What does it mean that a set $S$ tautologically implies wff $ \tau$ ?
in Enderton introduction to mathematical logic , in page 23 ,
it define that a set $S$ tautologically implies wff $ \tau$ iff every truth assigment for the sentence symbols in $S$ and $ \tau$ that satisfies every member of $S$ also satisfies $ \tau$
i have some questions related to this definition ,
does this definition require that the elements of the wff $ \tau$ are in $S$ ?
or not ??
also , i think that giving an example about this definition is great !

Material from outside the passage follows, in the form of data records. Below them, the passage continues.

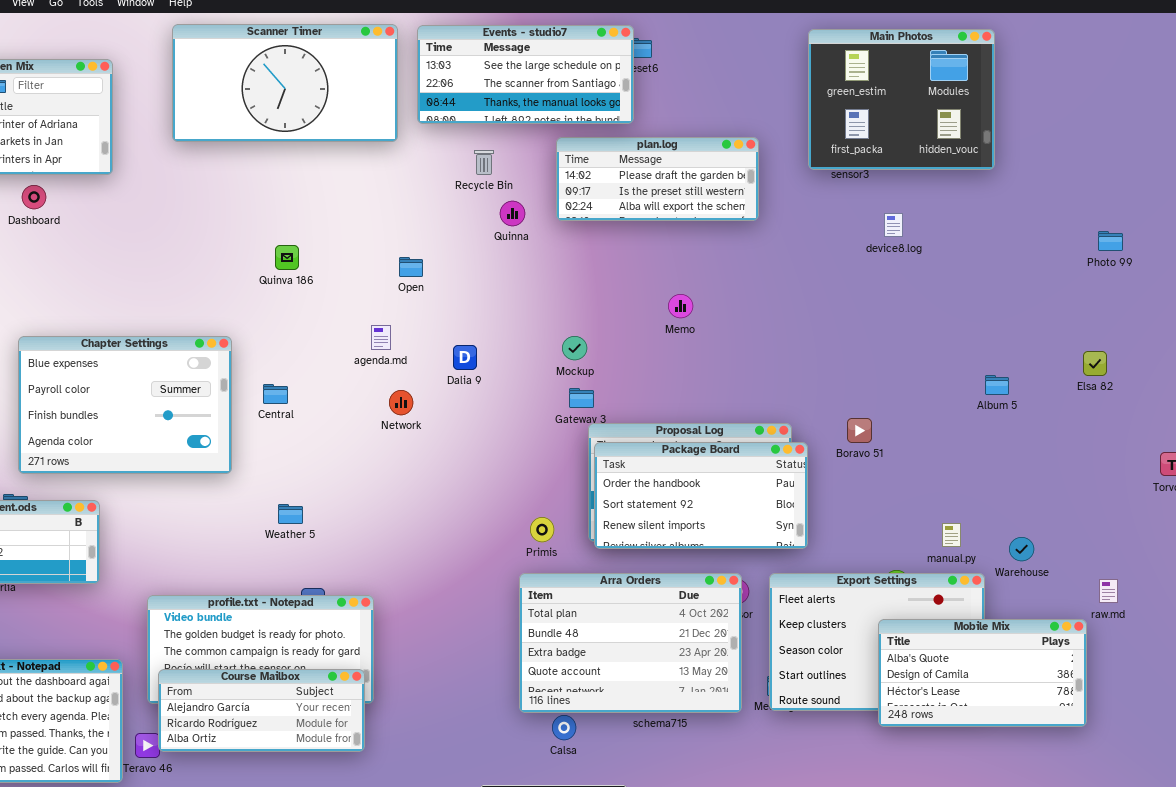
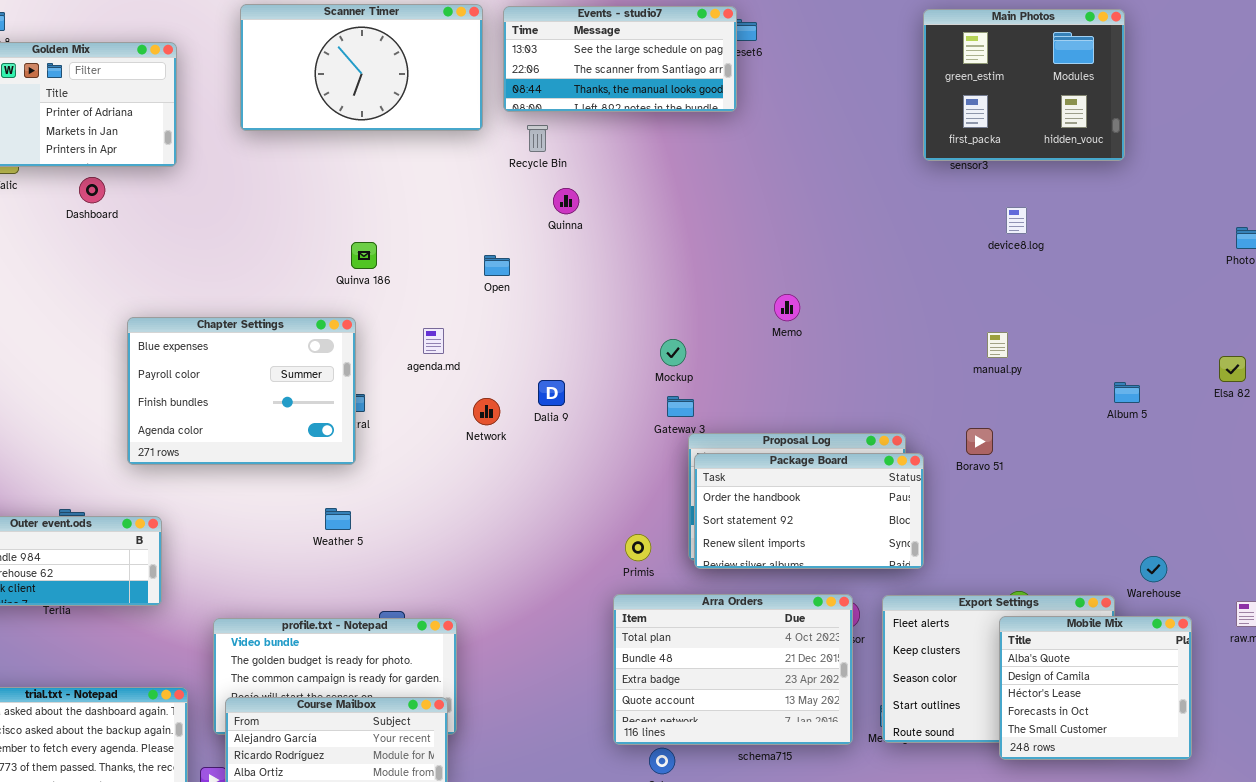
plan.log: [556,137,759,221] -> none, closed
Recycle Bin: [474,150,494,175] -> [527,125,548,152], moved
Quinna: [500,201,525,226] -> [553,188,579,214], moved
agenda.md: [371,325,391,350] -> [423,328,444,354], moved
Chapter Settings: [18,336,232,474] -> [127,317,356,465], moved
Dalia 9: [453,345,477,370] -> [538,380,565,406], moved
Weather 5: [278,504,303,524] -> [325,508,351,530], moved
manual.py: [942,523,961,547] -> [987,332,1008,358], moved
Mobile Mix: [878,619,1087,727] -> [999,616,1192,760], resized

if this definition doesn't require that the elements of $ \tau $ are in $S$ ,
does this mean that if we made a set $S$ whose intersection with the wff $ \tau$ if the empty set then S tautologically implies $ \tau$ in general ??
i find that the definition is not so clear for me !
thanx !
Best Answer
First, you need to understand the definition like this. Pool all the propositional letters (sentence symbols) which occur in wffs in the set $S$ together with the (same or different!) propositional letters which occur in $\tau$. So if $S$ contains the wffs $P$ and $(\neg P \lor Q)$, and $\tau$ is $(Q \lor R)$, then the relevant letters that occur somewhere or other are $P, Q, R$. Now consider valuations $V$ of these letters. $S \vdash \tau$ iff for every such $V$, if $V$ makes all the wffs in $S$ true, it makes $\tau$ true.
So, for example, we indeed have
$$\{P, (\neg P \lor Q)\} \vDash (Q \lor R),$$
even though the conclusion contains a propositional letter which isn't in the premisses. (And that's what we want! For the conclusion plainly does logically follow from the premisses!)
Second, suppose though that none of the propositional letters in $S$ are in $\tau$. To take a simple case, suppose $S$ contains the wff $P$, and $\tau$ is $Q$. Then we would not have
$$\{P\} \vDash Q$$
because the valuation $P \Rightarrow T$, $Q \Rightarrow F$ makes the sole premiss true and the supposed conclusion false, showing this isn't a tautological entailment.
In fact we'll have the following result. If $S$ and $\tau$ lack propositional letters in common,
$$S \vDash \tau$$
holds just when $\tau$ is already a tautology, or when the wffs $S$ are contradictory (cannot all be true together), but not otherwise.